━━ PASSAGE PROVIDED ━━
What remains is the chance to take what has already been formed over six decades, for good or for bad, and work with it. I’m not someone inclined to ditch an idea simply because it requires setting some things to one side, thus my love for letter writing over electronic means, despite their simplicity and speed. I can accept that there are drawbacks, but every obstacle is there to be overcome if at all possible. There are, though, things which we must accept, which we have to put to one side as unchangeable in order to move on with our lives; if we don’t we are going to be stuck in a vicious cycle, unable to change because we cannot leave aside the one thing which is preventing that change. Perhaps this is why I always begin a new correspondence at the place I am now, and rarely with a longwinded and repetitive introduction of what makes me to be what I am now. I like to write and tell people it happened because of an excerpt from a book by Sophie Hannah, but this is merely a later justification for something which has always been there to put their minds at rest. With such a simple, acceptable explanation there need be no further questions; we’ve found the source and gained our knowledge, our speck of wisdom, and can move on. I wish it was so easy to satisfy everyone.

As to intentions, which you also question in your letter: letter writing. The meeting of minds, the sharing of experiences, the furthering of knowledge. Those are the easy three, but they are decidedly chapter headings and not the content. I enjoy writing, discussing and debating. What better way is there to combine all three than through writing letters to a person somewhere on the other side of the world? A person who has had a completely different life experience, lived in a different society with other traditions and customs, but who is capable of thought and consideration and, hopefully, open minded enough to listen to and consider the thoughts and experiences of someone else?

Rage, rage against the dying of the light

as Dylan Thomas wrote in Do not go gentle into that good night, and for me that dying light is the ability of people to debate, to discuss, to sit down together and listen, as much as anything. Admittedly, listening to someone through their writings in letterform is a fairly easy thing; although we all have the choice of whether we read, read and understand, or crumple up the paper and cast it into the nearest trash can unread. Knowledge, opinion, communication as a pseudo basketball, slam dunked. For me that dying light is those who do not have time to sit and write a letter, even if it is a mere half hour out of their day, but can spend five hours on Facebook, scrolling down through the same-old-same-old updates from people they really do not know in a virtual world which could collapse around their ears at any moment, and leave them lost for occupation, for reason to carry on living their lives as they do.
━━━
▶ USING THE INFORMATION:
a – Reproduce the part of the passage on letter writing starting with "As to intentions, which" and going on through "of someone else?".
b – Answer these questions using the passage on letter writing:
(i) The writer tells correspondents that the habit of beginning a new correspondence where they are now came from an excerpt from a book by which author?
(ii) Which Dylan Thomas poem does the writer quote?
(iii) How many hours does the writer say some people can spend on Facebook?
c – Carry on the passage on letter writing with the next part, beginning after its final sentence.
━━ INFORMATION PROVIDED ━━
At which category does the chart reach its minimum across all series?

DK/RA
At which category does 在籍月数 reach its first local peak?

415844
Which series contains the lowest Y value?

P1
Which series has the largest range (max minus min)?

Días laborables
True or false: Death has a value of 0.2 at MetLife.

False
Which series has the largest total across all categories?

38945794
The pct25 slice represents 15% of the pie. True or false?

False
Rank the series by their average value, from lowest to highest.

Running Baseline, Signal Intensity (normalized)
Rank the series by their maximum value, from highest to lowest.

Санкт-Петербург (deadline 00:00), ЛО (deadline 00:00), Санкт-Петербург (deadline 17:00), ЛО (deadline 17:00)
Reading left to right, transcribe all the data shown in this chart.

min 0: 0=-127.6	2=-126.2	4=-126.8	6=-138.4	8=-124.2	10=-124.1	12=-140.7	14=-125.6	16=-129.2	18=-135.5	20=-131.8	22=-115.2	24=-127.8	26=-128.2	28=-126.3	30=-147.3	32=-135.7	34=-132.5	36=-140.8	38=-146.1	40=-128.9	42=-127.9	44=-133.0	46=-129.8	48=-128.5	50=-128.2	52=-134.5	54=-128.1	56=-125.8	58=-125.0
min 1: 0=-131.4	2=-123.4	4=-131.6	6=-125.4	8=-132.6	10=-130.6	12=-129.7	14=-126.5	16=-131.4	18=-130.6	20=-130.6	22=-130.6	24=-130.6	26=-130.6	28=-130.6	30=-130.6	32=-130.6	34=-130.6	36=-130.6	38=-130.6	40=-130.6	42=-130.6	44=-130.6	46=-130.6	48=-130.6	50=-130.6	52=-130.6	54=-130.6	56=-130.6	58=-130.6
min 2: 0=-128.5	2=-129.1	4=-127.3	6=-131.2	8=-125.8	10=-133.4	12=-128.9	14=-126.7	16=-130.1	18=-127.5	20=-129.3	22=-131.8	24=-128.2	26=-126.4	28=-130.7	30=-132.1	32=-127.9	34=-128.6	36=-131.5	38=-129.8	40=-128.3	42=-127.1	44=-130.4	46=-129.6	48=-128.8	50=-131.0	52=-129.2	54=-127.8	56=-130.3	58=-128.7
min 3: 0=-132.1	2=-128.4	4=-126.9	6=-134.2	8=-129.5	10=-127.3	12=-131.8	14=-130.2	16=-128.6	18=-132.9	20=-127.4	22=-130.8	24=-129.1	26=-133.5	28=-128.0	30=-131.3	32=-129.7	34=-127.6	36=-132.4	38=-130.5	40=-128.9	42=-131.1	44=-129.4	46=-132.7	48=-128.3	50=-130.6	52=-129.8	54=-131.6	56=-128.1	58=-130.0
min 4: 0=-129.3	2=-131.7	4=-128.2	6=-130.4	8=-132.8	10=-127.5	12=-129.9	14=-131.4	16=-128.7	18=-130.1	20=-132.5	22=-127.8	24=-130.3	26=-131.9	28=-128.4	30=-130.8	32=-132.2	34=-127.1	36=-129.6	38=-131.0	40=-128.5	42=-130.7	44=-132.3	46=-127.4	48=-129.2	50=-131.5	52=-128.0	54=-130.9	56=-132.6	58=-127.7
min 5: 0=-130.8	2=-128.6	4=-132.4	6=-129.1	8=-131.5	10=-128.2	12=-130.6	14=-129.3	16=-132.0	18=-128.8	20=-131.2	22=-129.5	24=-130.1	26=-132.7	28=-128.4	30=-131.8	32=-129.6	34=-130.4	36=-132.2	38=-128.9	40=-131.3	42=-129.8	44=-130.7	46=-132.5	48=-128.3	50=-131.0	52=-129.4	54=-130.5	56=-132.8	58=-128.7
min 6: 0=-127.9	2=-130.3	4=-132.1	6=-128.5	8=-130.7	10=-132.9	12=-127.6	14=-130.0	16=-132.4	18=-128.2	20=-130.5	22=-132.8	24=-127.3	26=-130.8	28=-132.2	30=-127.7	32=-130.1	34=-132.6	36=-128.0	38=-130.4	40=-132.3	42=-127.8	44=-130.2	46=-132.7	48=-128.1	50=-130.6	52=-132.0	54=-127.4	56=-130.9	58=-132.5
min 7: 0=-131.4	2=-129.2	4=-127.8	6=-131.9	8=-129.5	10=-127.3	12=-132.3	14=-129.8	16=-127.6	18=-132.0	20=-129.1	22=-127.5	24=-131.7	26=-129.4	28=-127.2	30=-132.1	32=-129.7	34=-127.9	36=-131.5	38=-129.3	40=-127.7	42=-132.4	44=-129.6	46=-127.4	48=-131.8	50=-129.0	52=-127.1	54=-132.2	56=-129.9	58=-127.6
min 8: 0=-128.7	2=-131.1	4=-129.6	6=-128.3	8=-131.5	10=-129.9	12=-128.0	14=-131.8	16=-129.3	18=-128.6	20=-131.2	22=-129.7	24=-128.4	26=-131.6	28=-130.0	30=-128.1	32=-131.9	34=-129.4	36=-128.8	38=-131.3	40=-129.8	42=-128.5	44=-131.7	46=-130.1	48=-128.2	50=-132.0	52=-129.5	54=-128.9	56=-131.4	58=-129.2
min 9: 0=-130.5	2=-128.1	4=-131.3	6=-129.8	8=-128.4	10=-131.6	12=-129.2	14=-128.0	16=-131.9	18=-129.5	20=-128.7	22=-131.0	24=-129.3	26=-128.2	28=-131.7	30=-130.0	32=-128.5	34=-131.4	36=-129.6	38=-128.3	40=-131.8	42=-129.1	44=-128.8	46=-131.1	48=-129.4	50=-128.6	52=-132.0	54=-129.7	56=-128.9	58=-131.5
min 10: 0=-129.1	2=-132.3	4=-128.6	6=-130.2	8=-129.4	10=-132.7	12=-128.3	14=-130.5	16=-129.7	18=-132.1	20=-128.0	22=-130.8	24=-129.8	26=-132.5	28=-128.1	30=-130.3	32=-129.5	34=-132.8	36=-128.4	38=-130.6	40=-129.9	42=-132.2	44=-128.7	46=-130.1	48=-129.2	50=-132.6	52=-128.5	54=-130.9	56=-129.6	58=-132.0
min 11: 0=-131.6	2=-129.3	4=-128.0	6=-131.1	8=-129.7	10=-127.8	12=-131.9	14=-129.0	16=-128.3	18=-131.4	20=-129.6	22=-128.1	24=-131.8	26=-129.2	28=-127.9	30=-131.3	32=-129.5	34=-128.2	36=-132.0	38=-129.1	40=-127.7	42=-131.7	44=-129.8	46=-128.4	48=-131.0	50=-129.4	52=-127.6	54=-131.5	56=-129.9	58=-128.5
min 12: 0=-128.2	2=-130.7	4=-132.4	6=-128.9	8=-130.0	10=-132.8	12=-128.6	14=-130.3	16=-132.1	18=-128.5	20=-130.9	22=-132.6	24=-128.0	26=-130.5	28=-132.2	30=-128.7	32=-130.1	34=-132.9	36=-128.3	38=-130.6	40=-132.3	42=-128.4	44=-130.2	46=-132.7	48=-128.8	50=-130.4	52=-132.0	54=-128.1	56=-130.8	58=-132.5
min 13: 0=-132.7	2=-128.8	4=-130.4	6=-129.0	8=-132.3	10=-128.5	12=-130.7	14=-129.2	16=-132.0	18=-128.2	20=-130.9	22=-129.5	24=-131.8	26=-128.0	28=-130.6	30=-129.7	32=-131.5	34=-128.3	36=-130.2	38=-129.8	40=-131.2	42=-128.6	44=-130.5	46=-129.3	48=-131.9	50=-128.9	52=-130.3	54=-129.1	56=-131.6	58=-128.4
━━━
▶ RESPONSES PER TASK:
a –
As to intentions, which you also question in your letter: letter writing. The meeting of minds, the sharing of experiences, the furthering of knowledge. Those are the easy three, but they are decidedly chapter headings and not the content. I enjoy writing, discussing and debating. What better way is there to combine all three than through writing letters to a person somewhere on the other side of the world? A person who has had a completely different life experience, lived in a different society with other traditions and customs, but who is capable of thought and consideration and, hopefully, open minded enough to listen to and consider the thoughts and experiences of someone else?

b –
(i) Sophie Hannah
(ii) Do not go gentle into that good night
(iii) Five hours

c –
Perhaps this is one of the main reasons why I stick – and will remain – with snail mail, with the postal solution over the electronic rapidity on offer. Then there is also the thought that, fifty years from now, someone is going to be wondering what the love letters of their grandparents were like, and all of this social history will be gone, deleted forever. How are people going to show their childhood photographs, if those images have been preserved on a smart phone which was exchanged for a new one thirty years ago? Remember the idea of preserving images online, for all time? One of the frontrunners in this idea was Kodak, and then they went out of business. If I have my library of books on a Kindle, or any of the other electronic readers available, what happens when I lose that gadget? They hold two thousand books, I am told. I would need four or five to cover my present library.

But I am not completely out of the frame when it comes to modern technology: I have my own web sites and electronic mail for quick conferences and similar; I use Twitter to keep up with the international news, and the internet to find some information not within my own resources, my own memory. So I can also – from a financial point of view – understand the uses of technology, and the many advantages of it for people in your situation, as just one example. In your case I have made provision for it, a sign of promise perhaps, and hope that you will use it as you see fit, but also for the purchase of stamps: one Global costs $1.15 and covers an ounce weight. And if you’re still wondering, feel free to pose specific questions, and I will meander through an answer, one way or another. I shall be doing the same as time goes on.